In my second post on Buffett’s alternate history, I wondered if he could have become a banker instead of an insurance tycoon. One of Buffett’s first acquisitions was a bank (which he later had to divest) and he has invested in many public banks since. Like insurance, banking would have offered him leverage. But banking would have severely limited Buffett in his choice of assets to invest in.
Could he have run a bank and invested the way he wanted to? No. But he could still have followed his original principles: focus on finding bargains with downside protection, patiently wait for great opportunities, and magnify the results by using other people’s money (through an investment partnership of float).
And that is the core of Andy Beal’s formula as well.
Beal buys assets when they are unloved or on sale, he lends where others are reluctant to, and he protects downside with diligent work and a focus on collateral. Most importantly, he manages to do nothing when there is nothing to do. Like Buffett in insurance, Beal has demonstrated how to make a fortune in a commodity business.
Let’s break down the high roller’s maxims:
Beal Bank: Think like a hedge fund?
To be a player, you need to build a stake
“All the other banks were failing. What better time to start a bank? If everybody else is going broke, that simply means your competition is going away.”
Play when the odds are in your favor
“You try to lend where capital is scarce. … We do business where no one else wants to. If it's straightforward, it probably isn't for us.”
Always protect your downside first
“I’m not that much of a risk taker. I just take situations that people perceive to be high risk, and I decide that they can be managed to low risk, I’m really very conservative.”
Create the conditions to be disciplined
Stay rational and protect your process
Go all-in when the timing is right (2008, 2022?)
Making a fortune in banking
I am also sharing a list of good sources for anyone interested in further reading at the end.

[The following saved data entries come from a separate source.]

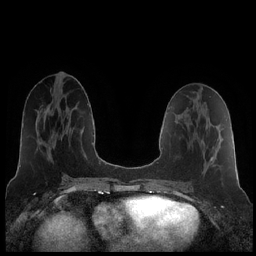
Breast MRI (dynamic contrast-enhanced), one axial slice; position 92 of 252 along the scan axis; dynamic contrast-enhanced series, time point 2 of 7 at this slice position (early post-contrast); 1.5 T; TE 1.9 ms, TR 4.2 ms; 0.8 mm slice thickness; 256 × 256 image matrix. Female patient.
Outlined on this slice (semi-automatic segmentation, software-assisted and operator-edited):
- enhancing-tissue mask used for the functional tumour volume (all voxels passing the contrast-enhancement thresholds inside the analysis volume; usually the tumour): bounding box <211,157,213,161> (left, top, right, bottom; pixels)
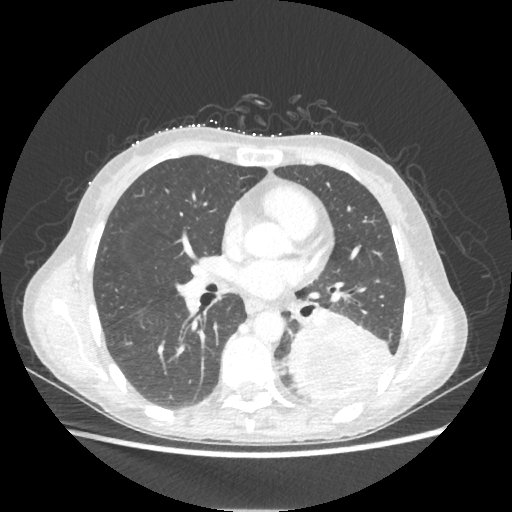
Chest CT, one axial slice. Lung window (W 1500 / L -600 HU). 512 × 512 image matrix, field of view 360 × 360 mm. Female patient, age 53 years. From the clinical record (not read from this slice): clinical TNM (as recorded): T3 N0 M0.
Structures marked on this image (rectangle marked by the reading radiologist):
- lung tumour (recorded histology: adenocarcinoma): box from (x=286, y=309) to (x=394, y=402) px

Beal Bank: Think like a hedge fund?
Beal Bank has occasionally been called ‘an FDIC-insured hedge fund’ and nearly started a fund through an affiliated firm, his commercial loan originator CLG Hedge Fund LLC.
Beal says he put Hedge Fund in the name because he wanted its employees to think like hedge-fund managers, buying and making higher-yielding loans.
Beal wanted his employees to think differently from other banks: he wanted them to think like investors. After the financial crisis, “delinquent loans accounted for 21 percent of all loans” at his Las Vegas-based bank, “compared with an average of 5 percent for all U.S. banks”.
Why did he never operate a hedge fund? He didn’t want the hassle of dealing with outside investors. And he didn’t want to share the upside!
“Interfacing with regulators is one thing. Taking calls constantly from various investors is intolerable. Also, why split profits?”
You know you’ve found a good business when you don’t need to raise outside equity capital and even a 2 and 20 hedge fund fee structure is not attractive enough to share your opportunities.
A big thank you to Icemancapital (substack) who helped me get the FDIC data on Beal’s two banks, the original Beal Bank in Texas and Beal Bank USA in Nevada. We can observe Beal’s strategy in the data: Beal scaled his balance sheets up and down the way a hedge fund adjusts their exposure (well, more slowly).
Notice how:
During booms, total assets shrink and return on assets declines as high yielding loans are paid off.
Assets increase during a recession or distressed cycle as Beal buys discounted portfolios.
Not only does the return on assets increase, return on equity spikes because Beal funds the purchases with deposits, meaning he increases the bank’s leverage (ratio of assets to equity).
After getting paid for hitting the fat pitch, he lets the portfolio run off again.
In 2022, Beal made another play, though this time not on a distressed asset.
Amazingly, he only had one year of net losses, 2015, when Beal Bank USA booked a hefty amount of loan loss provisions.